彼が彼自身に腹を立てている理由はその約束を破ったことだとすぐに分かった。
「本当に何もされてはいない。それに捕らえられたことは私の落ち度だ。政宗殿に責任などないだろう」
「俺が気に食わねぇんだよ! いいか! お前は俺だけのモンだ! 分かってんのか! あんな野郎に触らせてたまるか!」
怒りのせいであまりにもむき出しになっている政宗殿の欲望が、私の胸を熱くした。
こんなにも独占欲を示されて、しかもそれを隠そうともしていないのだから、こちらはただただそれを受け止めるしか許されていない。

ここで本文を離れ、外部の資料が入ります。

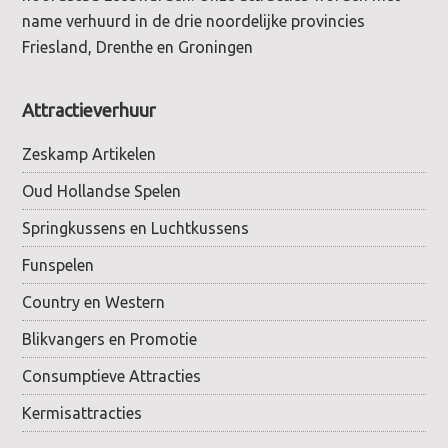
name verhuurd in de drie noordelijke provincies
Friesland, Drenthe en Groningen
Attractieverhuur
Zeskamp Artikelen
Oud Hollandse Spelen
Springkussens en Luchtkussens
Funspelen
Country en Western
Blikvangers en Promotie
Consumptieve Attracties
Kermisattracties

受け止めるたびに、その嬉しさにのぼせ上がりそうになった。
しかし、そんな中でも「何もされていない」という事実を彼が否定し続けているということにも気がづいた。
「・・・政宗殿、本当だ。本当に、何もされていない。・・・私が嘘をついたことがあるか?」
「・・・ハッ、嘘だらけじゃねえかテメェは」
政宗殿のことを好きなのに、いつも反対のことばかり口にする。
きっとそんな私のことだった。
確かに私は、今まで嘘ばかりついていた。
政宗殿はおそらく私の言うことを信じていないわけではなかった。
何かされたにせよ、何もされなかったにせよ、目の前で私が連れ去られたことに対する自分の罪を、こうして私の言葉を否定することで形にしているのだ。
「政宗殿・・・」
私はこんな表情をさせたかったわけではない。